By Adam Peggs
This year’s Labour Party conference could see a major debate on the divisive role played by fee-paying private schools in society, with a motion around integration of private schools being potentially debated. The campaign behind the motion Abolish Eton has already been backed by numerous MPs, including Party Chair Ian Lavery, Rachel Reeves, Ed Miliband and former teachers Laura Smith and Thelma Walker.
The campaign and the potential conference debate could not be more timely. Britain’s education system is marked by sharp inequalities, with reforms to education in recent years among the factors driving poor outcomes for working class kids. The idea that all children might deserve equal chances in education, has always clashed with the structure of the UK’s school system. From middle-class dominated grammar schools, the relationship between academy-schools and class inequality and the dominance of private school alumni in the highest paid jobs, its clear that Britain’s school system is neither meritocratic or egalitarian.

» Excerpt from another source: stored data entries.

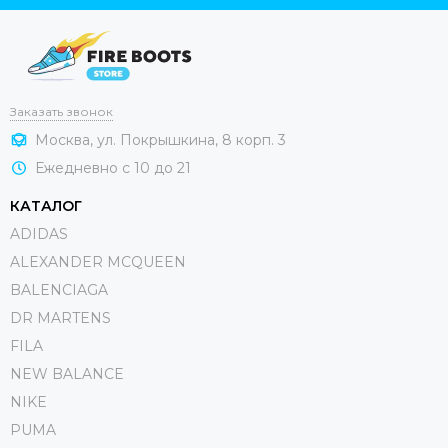
Заказать звонок
Москва, ул. Покрышкина, 8 корп. 3
Ежедневно с 10 до 21
КАТАЛОГ
ADIDAS
ALEXANDER MCQUEEN
BALENCIAGA
DR MARTENS
FILA
NEW BALANCE
NIKE
PUMA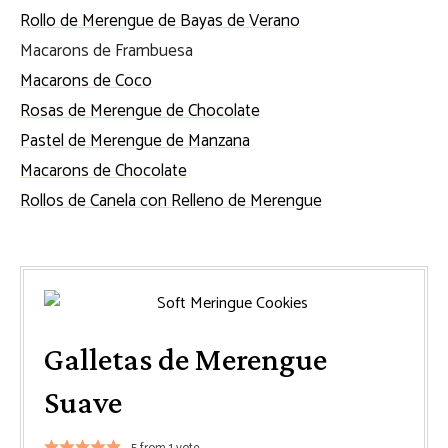
Rollo de Merengue de Bayas de Verano
Macarons de Frambuesa
Macarons de Coco
Rosas de Merengue de Chocolate
Pastel de Merengue de Manzana
Macarons de Chocolate
Rollos de Canela con Relleno de Merengue
Galletas de Merengue
Suave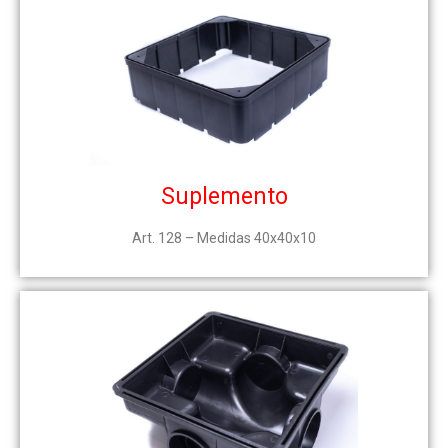
Suplemento
Art. 128 – Medidas 40x40x10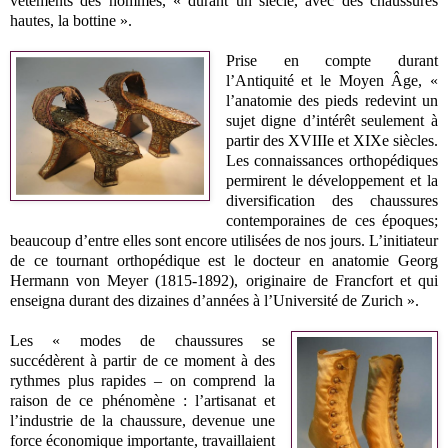
vêtements des hommes, « durant un siècle, avec des chaussures
hautes, la bottine ».
Prise en compte durant
l’Antiquité et le Moyen Âge, «
l’anatomie des pieds redevint un
sujet digne d’intérêt seulement à
partir des XVIIIe et XIXe siècles.
Les connaissances orthopédiques
permirent le développement et la
diversification des chaussures
contemporaines de ces époques;
beaucoup d’entre elles sont encore utilisées de nos jours. L’initiateur
de ce tournant orthopédique est le docteur en anatomie Georg
Hermann von Meyer (1815-1892), originaire de Francfort et qui
enseigna durant des dizaines d’années à l’Université de Zurich ».
Les « modes de chaussures se
succédèrent à partir de ce moment à des
rythmes plus rapides – on comprend la
raison de ce phénomène : l’artisanat et
l’industrie de la chaussure, devenue une
force économique importante, travaillaient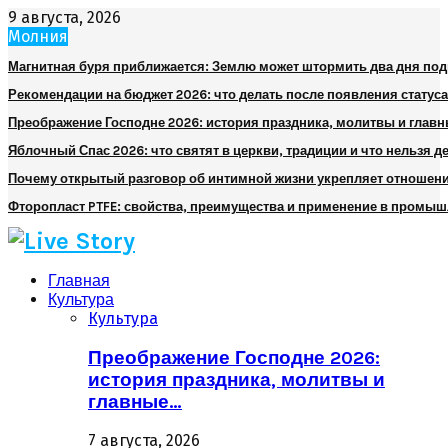
9 августа, 2026
Молния
Магнитная буря приближается: Землю может штормить два дня по
Рекомендации на бюджет 2026: что делать после появления статуса
Преображение Господне 2026: история праздника, молитвы и глав
Яблочный Спас 2026: что святят в церкви, традиции и что нельзя д
Почему открытый разговор об интимной жизни укрепляет отношен
Фторопласт PTFE: свойства, преимущества и применение в промы
Главная
Культура
Культура
Преображение Господне 2026:
история праздника, молитвы и
главные…
7 августа, 2026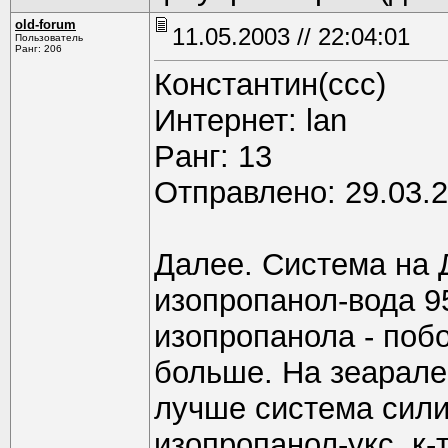
old-forum
11.05.2003 // 22:04:01
Пользователь
Ранг: 206
Константин(ссс)
Интернет: lan
Pанг: 13
Отправлено: 29.03.2
Далее. Система на Д
изопропанол-вода 9
изопропанола - поб
больше. На зеарал
лучше система сили
изопропанол-укс. к-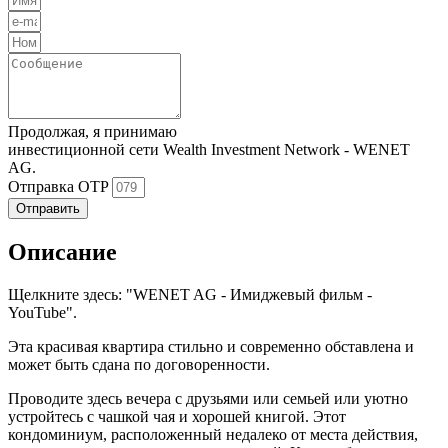
Продолжая, я принимаю
Политика конфиденциальности
инвестиционной сети Wealth Investment Network - WENET
AG.
Отправка OTP
Отправить
Описание
Щелкните здесь: "WENET AG - Имиджевый фильм -
YouTube".
Эта красивая квартира стильно и современно обставлена и
может быть сдана по договоренности.
Проводите здесь вечера с друзьями или семьей или уютно
устройтесь с чашкой чая и хорошей книгой. Этот
кондоминиум, расположенный недалеко от места действия,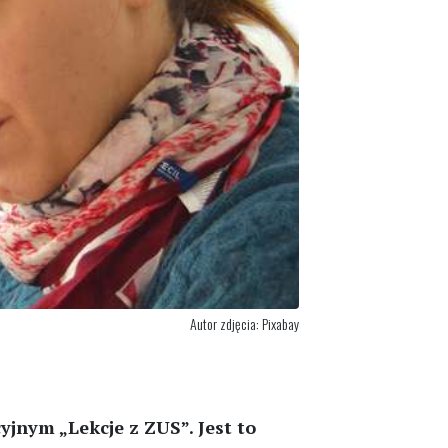
Autor zdjęcia: Pixabay
jnym „Lekcje z ZUS”. Jest to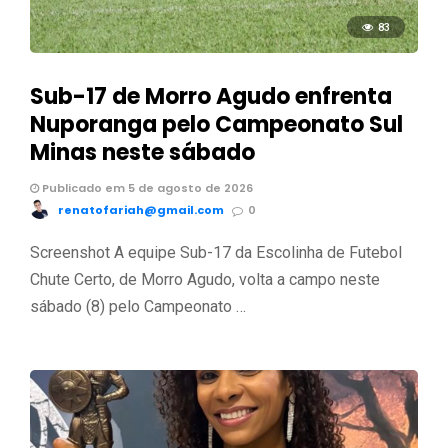
83
Sub-17 de Morro Agudo enfrenta
Nuporanga pelo Campeonato Sul
Minas neste sábado
Publicado em 5 de agosto de 2026
renatofariah@gmail.com
0
Screenshot A equipe Sub-17 da Escolinha de Futebol
Chute Certo, de Morro Agudo, volta a campo neste
sábado (8) pelo Campeonato …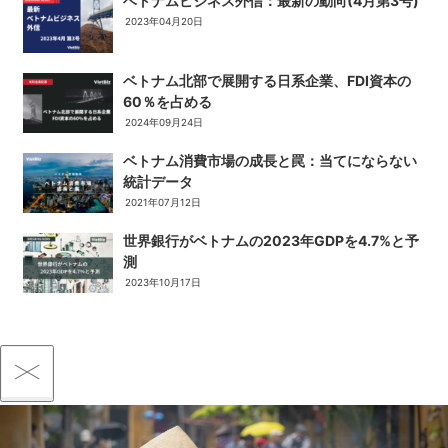
ベトナムビジネス外信：最新の動向(4月第3号)
2023年04月20日
ベトナム北部で展開する日系企業、FDI資本の
60％を占める
2024年09月24日
ベトナム消費市場の成長と罠：当てにならない
統計データ
2021年07月12日
世界銀行がベトナムの2023年GDPを4.7%と予
測
2023年10月17日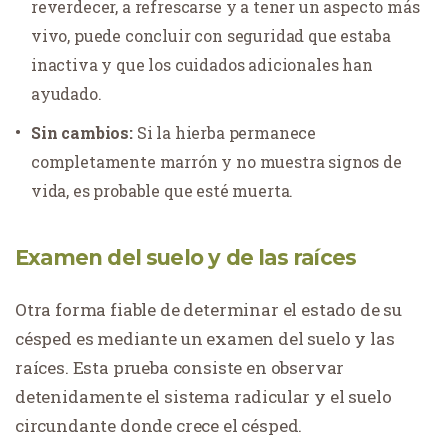
reverdecer, a refrescarse y a tener un aspecto más
vivo, puede concluir con seguridad que estaba
inactiva y que los cuidados adicionales han
ayudado.
Sin cambios:
Si la hierba permanece
completamente marrón y no muestra signos de
vida, es probable que esté muerta.
Examen del suelo y de las raíces
Otra forma fiable de determinar el estado de su
césped es mediante un examen del suelo y las
raíces. Esta prueba consiste en observar
detenidamente el sistema radicular y el suelo
circundante donde crece el césped.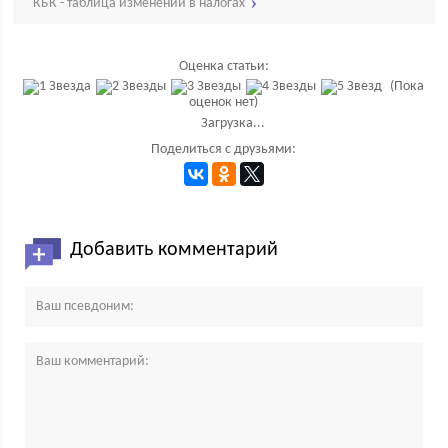
КБК - таблица изменений в налогах
Оценка статьи:
(Пока
оценок нет)
Загрузка...
Поделиться с друзьями:
Добавить комментарий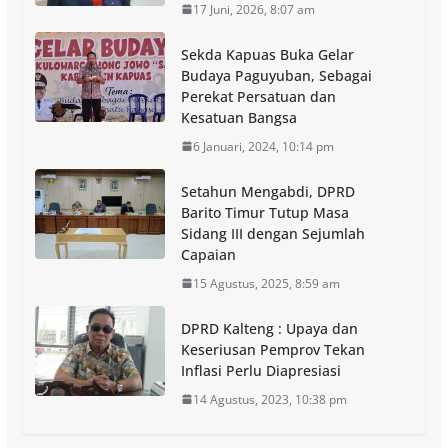
17 Juni, 2026, 8:07 am
Sekda Kapuas Buka Gelar
Budaya Paguyuban, Sebagai
Perekat Persatuan dan
Kesatuan Bangsa
6 Januari, 2024, 10:14 pm
Setahun Mengabdi, DPRD
Barito Timur Tutup Masa
Sidang III dengan Sejumlah
Capaian
15 Agustus, 2025, 8:59 am
DPRD Kalteng : Upaya dan
Keseriusan Pemprov Tekan
Inflasi Perlu Diapresiasi
14 Agustus, 2023, 10:38 pm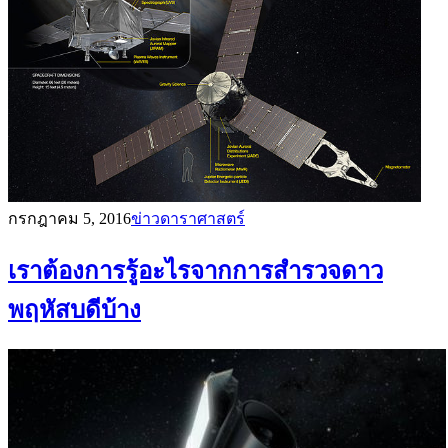
กรกฎาคม 5, 2016
ข่าวดาราศาสตร์
เราต้องการรู้อะไรจากการสำรวจดาว
พฤหัสบดีบ้าง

At the top though, it is the role of private schools in shaping people’s economic chances that is key, with their former students an estimated 12 times more likely to get into ‘top jobs’. And private school alumni make more money each year than those with the same university education, let alone those who didn’t go to top universities. In practice the whole system of a minority of wealthy pupils attending elite schools, while the rest don’t, has helped to breed a society with ever-present inequalities in life chances.
The UK’s private schools are attended by some 6% of children, overwhelmingly from the very wealthiest households, with only among the richest 5% or so of households where a considerable number of children attend such a school. The idea that these children are simply more deserving should be called out as the nonsense that it is. The recognition that private education is causing social damage is far from fringe too, with nearly half of all voters believing private schools ‘harm Britain’ and only a small minority backing the status quo. However, the ‘nuclear option’ of scrapping all of the private schools appear to enjoy only slim levels of support.
A recently leaked document from the Labour Party purportedly advocated modest taxation of private schools, building slightly on the party’s existing commitments and raising an estimated £1.64bn a year in total. The plans were quickly decried as a ‘tax raid’ on private schools, ignoring that the revenue raised would be relatively small and that the tax reliefs further tip the balance in favour of elite schools.
The Times Education Supplement also published a piece which quotes the Executive Director of HMC (the Headmasters’ and Headmistresses’ Conference) at length, in which they mount a defense of the status quo. The quote lambasts the prospect of taxing higher education, arguing that it would be a ‘fundamental attack on parental choice’ before moving on to criticise policies which Labour has yet to advocate, such as reforming the university admissions system.
What Labour has discussed is effectively only a tweak to its existing plans to impose VAT on private school fees. The policy change in the leaked document only raises around £100 million more and does not exactly amount to a serious shift in thinking.
If we were to try to flesh out a policy agenda in this area, we might at least add ending the remaining subsidies worth over £200m to private schools – along with efforts to address the unfair advantage private school alumni have in later life. It might also involve questioning the idea that the standard rate of VAT – 20% – is a sufficient level to impose on private school fees. If elite schools are drastically tipping the scales in favour of their pupils why should they only be taxed at the same rate as consumer goods?
The idea of addressing the advantages of private school leavers has been covered in the work of Francis Green and David Kynaston who discuss the option of contextual admissions (at least for the leading universities). This would involve considering private education as something that gives a candidate an advantage over other applicants. But this ignores that many of the economic benefits of an elite education do not accrue at university, but later in working life. Even if a similar approach were applied to the best paid public sector jobs, it is not clear that this would level out the economic advantages of those with a private education. This would suggest there are good reasons to believe that more significant change is needed.
Taxing private schools should not just be about getting the privileged to pay a fairer share, but building an education system that doesn’t separate children on the basis of their parent’s class. Remunerating state schools for the far-reaching privileges enjoyed by private schools would be a serious step forward, but it should not be mistaken for a complete solution. A strategy which hinges solely on having normal levels of taxation for private schools could be one which is broadly accepting of the gross differences in quality of life between rich and poor.
There are other options, such as aping Finland’s ban on private school fees, passing numerous reforms to ‘balance out’ their advantages or imposing discouragingly high taxes on the independent schools. After all, why charge just the standard VAT on a form of schooling which entrenches inequality? And if we can tax their fees, why not tax their assets with a mansion tax for Eton College. If the great class divide in education is to be addressed these kinds of options surely ought to remain on the table.
The Labour government of ‘74-’79, the last Labour government to pursue an actively redistributive programme, made ultimately unsuccessful commitments to address the unfair privilege and ‘divisive influence’ of fee-paying schools. Though it should be noted that by 1976 they had begun the process of turning some 46 ‘direct grant’ private schools into comprehensives. Since those days the work of injecting some equity into the system has remained largely on pause, now it is surely time to resume that work.